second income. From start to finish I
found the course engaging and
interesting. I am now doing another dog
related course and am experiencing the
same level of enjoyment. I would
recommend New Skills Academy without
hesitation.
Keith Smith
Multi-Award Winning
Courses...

::::::::

◆ **Directions**:
Reproduce the text of the records line by line, keeping every word, punctuation mark, and line break unchanged.

◆ **Worked solution**:
second income. From start to finish I
found the course engaging and
interesting. I am now doing another dog
related course and am experiencing the
same level of enjoyment. I would
recommend New Skills Academy without
hesitation.
Keith Smith
Multi-Award Winning
Courses...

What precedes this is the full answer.